--- WORKING DATA ---

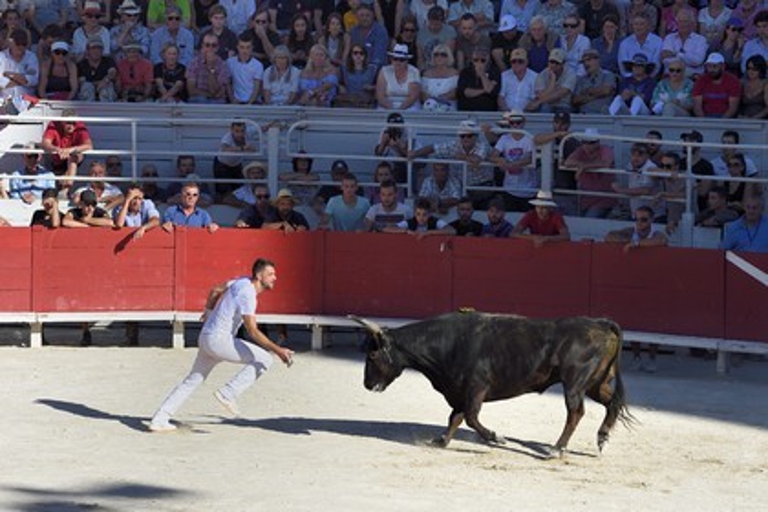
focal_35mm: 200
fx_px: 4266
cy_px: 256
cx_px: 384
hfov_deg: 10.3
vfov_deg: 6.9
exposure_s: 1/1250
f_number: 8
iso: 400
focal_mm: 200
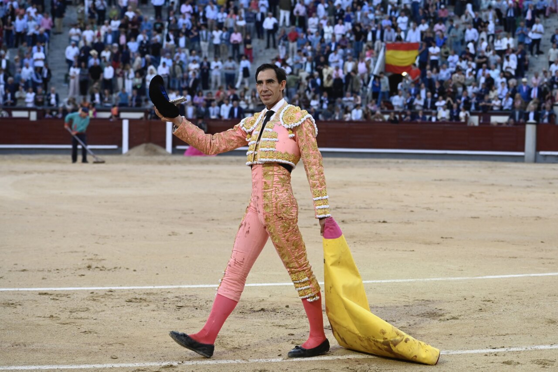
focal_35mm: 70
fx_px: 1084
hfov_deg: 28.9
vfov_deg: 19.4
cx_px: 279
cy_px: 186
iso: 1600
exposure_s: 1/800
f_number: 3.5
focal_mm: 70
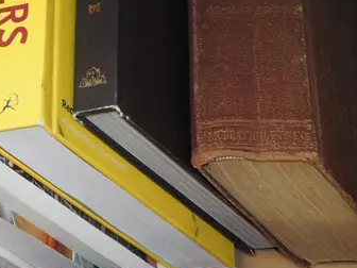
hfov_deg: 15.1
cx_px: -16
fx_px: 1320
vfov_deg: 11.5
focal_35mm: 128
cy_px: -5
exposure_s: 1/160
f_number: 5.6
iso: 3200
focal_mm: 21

---
--- WORKING DATA ---

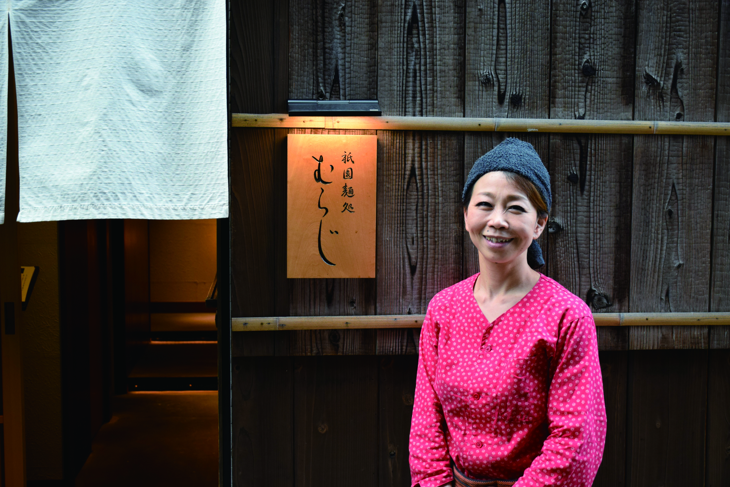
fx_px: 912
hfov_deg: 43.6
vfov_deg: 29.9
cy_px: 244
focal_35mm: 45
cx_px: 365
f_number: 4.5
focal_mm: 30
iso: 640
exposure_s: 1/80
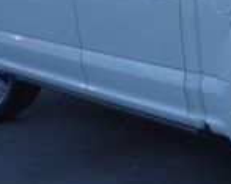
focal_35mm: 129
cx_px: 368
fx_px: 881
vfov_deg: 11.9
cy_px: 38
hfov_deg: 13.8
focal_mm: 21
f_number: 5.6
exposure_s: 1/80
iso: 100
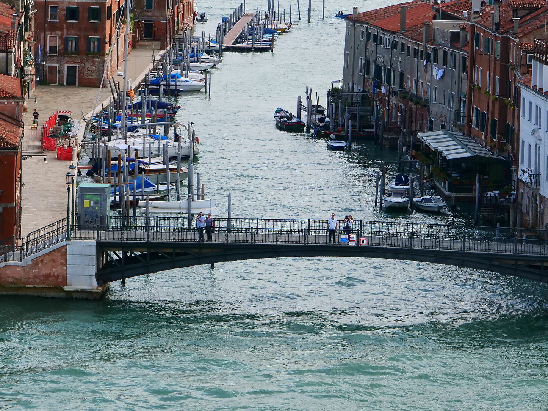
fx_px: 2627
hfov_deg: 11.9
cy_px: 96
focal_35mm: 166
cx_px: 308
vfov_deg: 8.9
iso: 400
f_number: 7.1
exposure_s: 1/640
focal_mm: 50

---

▸ WRITTEN TASK: In the entries above, find the line containing "f_number: 4.5" and the line containing "focal_mm: 50"; give again exactly those two lines and every line between them, minus the pictures.

▸ WRITTEN RESPONSE:
f_number: 4.5
focal_mm: 30
iso: 640
exposure_s: 1/80
focal_35mm: 129
cx_px: 368
fx_px: 881
vfov_deg: 11.9
cy_px: 38
hfov_deg: 13.8
focal_mm: 21
f_number: 5.6
exposure_s: 1/80
iso: 100
fx_px: 2627
hfov_deg: 11.9
cy_px: 96
focal_35mm: 166
cx_px: 308
vfov_deg: 8.9
iso: 400
f_number: 7.1
exposure_s: 1/640
focal_mm: 50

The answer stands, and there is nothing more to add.